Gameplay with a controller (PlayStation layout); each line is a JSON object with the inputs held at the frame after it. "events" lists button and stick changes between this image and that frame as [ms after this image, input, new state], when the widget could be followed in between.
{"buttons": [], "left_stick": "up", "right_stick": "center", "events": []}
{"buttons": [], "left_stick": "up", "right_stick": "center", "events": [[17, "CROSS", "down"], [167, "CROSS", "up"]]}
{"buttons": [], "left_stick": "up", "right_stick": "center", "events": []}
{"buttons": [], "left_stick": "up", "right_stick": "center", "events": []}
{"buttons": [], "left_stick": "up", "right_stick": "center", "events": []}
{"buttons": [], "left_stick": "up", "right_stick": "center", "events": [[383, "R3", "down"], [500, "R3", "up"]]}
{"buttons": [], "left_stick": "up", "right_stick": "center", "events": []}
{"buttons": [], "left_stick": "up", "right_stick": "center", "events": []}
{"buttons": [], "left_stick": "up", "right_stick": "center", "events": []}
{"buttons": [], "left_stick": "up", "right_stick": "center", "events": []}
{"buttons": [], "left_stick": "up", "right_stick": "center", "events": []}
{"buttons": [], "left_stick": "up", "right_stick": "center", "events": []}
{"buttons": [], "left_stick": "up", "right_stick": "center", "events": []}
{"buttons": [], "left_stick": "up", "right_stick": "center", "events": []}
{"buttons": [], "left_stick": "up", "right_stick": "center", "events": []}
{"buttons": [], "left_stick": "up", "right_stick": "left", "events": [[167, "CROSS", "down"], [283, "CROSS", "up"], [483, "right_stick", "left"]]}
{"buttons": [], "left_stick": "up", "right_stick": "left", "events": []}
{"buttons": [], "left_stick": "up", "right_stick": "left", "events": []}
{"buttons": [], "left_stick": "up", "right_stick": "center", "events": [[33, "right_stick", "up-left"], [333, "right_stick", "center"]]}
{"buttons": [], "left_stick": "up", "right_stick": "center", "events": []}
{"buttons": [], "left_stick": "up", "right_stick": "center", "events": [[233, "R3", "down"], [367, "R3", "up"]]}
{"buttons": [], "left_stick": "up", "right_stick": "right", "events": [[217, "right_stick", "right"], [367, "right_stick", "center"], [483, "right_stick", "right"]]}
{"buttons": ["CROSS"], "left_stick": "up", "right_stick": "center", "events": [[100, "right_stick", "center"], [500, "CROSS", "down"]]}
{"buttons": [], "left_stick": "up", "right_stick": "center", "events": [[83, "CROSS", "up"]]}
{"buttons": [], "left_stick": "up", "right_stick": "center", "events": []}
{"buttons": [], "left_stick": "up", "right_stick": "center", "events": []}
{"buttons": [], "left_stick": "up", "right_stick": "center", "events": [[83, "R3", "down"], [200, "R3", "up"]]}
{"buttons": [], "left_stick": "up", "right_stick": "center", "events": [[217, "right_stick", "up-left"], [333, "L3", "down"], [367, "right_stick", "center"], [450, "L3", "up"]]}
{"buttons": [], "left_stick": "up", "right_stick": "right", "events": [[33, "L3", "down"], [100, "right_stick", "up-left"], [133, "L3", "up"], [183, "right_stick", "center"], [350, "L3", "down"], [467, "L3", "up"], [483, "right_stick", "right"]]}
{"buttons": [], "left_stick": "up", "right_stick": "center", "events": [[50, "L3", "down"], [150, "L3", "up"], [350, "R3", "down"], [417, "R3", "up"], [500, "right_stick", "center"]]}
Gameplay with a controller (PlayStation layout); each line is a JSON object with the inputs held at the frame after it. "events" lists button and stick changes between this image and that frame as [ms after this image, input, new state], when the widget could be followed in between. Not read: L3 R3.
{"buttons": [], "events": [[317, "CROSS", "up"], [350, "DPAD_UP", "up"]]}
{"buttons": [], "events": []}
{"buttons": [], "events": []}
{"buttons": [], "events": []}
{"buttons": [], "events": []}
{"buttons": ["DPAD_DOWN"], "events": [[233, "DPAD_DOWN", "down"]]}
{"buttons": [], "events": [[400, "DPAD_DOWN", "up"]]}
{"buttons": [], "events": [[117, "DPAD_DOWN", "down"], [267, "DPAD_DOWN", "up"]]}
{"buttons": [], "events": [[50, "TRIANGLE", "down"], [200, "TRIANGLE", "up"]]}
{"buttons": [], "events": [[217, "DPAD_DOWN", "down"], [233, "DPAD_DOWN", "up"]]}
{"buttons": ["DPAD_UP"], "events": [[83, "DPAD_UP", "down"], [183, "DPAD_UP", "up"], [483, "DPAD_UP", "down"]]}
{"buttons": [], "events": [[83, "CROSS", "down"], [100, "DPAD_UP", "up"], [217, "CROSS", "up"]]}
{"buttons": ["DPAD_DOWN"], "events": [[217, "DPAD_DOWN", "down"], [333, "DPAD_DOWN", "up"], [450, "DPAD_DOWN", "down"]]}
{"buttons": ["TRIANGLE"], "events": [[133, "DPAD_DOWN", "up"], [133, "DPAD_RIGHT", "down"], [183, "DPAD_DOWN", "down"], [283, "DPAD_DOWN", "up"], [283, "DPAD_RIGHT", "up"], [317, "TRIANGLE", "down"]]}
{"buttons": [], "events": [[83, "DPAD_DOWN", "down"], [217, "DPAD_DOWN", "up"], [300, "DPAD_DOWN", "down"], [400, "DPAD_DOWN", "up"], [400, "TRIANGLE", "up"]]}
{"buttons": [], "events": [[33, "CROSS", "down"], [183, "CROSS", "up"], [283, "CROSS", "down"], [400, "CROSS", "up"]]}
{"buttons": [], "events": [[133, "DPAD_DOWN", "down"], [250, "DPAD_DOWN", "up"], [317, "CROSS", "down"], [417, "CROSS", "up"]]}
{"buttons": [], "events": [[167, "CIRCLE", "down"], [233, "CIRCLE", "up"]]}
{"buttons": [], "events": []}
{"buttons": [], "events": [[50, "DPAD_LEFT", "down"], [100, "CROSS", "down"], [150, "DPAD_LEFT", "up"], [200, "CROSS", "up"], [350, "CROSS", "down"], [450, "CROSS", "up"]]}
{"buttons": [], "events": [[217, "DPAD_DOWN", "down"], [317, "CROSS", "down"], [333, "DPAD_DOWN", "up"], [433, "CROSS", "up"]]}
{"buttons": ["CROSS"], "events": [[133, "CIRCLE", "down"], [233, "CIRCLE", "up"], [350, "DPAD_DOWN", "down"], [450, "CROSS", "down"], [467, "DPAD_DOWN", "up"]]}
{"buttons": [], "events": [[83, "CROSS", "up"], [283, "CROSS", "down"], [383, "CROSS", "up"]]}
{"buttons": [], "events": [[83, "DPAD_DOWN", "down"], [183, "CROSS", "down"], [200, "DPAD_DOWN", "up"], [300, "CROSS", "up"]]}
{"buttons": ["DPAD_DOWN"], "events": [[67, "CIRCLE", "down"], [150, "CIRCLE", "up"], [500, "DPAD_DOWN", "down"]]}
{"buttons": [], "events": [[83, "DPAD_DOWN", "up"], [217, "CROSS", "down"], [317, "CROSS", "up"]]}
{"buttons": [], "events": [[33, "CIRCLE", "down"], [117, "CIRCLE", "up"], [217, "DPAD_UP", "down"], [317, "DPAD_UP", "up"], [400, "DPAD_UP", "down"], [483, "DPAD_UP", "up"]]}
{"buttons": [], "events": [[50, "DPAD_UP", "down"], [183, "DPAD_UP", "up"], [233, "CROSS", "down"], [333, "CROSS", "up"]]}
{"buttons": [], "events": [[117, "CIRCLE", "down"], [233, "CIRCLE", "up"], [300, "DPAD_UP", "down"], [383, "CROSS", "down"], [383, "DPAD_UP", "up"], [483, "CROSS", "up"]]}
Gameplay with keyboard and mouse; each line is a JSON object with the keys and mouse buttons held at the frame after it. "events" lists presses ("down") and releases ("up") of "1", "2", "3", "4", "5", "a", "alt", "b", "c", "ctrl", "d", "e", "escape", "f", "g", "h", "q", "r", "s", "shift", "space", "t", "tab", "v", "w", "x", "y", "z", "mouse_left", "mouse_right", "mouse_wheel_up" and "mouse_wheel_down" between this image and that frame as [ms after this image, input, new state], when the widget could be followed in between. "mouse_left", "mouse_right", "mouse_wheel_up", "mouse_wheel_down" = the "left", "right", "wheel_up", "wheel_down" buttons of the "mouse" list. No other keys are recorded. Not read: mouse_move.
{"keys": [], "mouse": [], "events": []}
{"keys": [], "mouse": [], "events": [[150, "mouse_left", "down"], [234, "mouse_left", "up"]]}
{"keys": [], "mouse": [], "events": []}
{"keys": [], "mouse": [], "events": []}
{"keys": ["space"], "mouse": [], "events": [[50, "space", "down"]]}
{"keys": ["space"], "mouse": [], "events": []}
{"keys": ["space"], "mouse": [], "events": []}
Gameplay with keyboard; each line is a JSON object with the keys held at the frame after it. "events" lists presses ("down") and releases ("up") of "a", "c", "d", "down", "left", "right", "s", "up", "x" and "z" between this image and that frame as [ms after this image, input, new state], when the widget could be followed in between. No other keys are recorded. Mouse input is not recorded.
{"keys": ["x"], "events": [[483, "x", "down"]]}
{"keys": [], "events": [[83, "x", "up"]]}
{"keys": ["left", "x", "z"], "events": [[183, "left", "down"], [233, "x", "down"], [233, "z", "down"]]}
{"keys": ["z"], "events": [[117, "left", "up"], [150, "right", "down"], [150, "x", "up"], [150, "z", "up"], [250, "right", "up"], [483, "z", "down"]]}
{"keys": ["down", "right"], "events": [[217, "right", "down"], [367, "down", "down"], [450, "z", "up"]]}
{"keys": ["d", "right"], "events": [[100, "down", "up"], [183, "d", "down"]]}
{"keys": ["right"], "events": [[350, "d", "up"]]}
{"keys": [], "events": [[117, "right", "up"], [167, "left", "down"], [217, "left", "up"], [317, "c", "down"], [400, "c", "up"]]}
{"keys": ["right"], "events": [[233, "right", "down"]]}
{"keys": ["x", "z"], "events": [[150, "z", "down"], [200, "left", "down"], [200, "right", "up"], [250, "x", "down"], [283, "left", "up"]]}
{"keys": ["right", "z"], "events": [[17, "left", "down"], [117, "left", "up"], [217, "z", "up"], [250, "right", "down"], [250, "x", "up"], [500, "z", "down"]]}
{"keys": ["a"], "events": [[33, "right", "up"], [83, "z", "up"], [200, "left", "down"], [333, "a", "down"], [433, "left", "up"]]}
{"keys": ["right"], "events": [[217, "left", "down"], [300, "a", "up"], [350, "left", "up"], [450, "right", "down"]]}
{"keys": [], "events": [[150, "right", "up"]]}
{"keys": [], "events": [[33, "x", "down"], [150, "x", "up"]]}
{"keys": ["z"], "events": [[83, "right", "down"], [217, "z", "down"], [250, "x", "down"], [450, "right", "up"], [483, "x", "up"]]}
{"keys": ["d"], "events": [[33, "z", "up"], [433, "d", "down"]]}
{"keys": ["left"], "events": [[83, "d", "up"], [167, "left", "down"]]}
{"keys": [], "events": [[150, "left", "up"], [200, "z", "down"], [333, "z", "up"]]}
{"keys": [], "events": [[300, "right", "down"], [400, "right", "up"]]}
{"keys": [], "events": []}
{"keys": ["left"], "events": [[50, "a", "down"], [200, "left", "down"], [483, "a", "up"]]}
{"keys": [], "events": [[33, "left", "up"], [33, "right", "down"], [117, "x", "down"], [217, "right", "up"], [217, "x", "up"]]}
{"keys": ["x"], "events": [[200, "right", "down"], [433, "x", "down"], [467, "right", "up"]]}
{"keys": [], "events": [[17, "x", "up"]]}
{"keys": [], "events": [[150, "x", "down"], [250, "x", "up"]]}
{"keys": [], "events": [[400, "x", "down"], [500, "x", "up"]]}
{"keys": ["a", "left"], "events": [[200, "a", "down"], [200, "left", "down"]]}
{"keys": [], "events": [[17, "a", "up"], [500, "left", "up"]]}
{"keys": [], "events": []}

*WORK INSTRUCTION*.
Which lines of the records above contain the word "inputs"? Copy each of them.

*ANSWER FOR THE TASK*.
Gameplay with a controller (PlayStation layout); each line is a JSON object with the inputs held at the frame after it. "events" lists button and stick changes between this image and that frame as [ms after this image, input, new state], when the widget could be followed in between.
Gameplay with a controller (PlayStation layout); each line is a JSON object with the inputs held at the frame after it. "events" lists button and stick changes between this image and that frame as [ms after this image, input, new state], when the widget could be followed in between. Not read: L3 R3.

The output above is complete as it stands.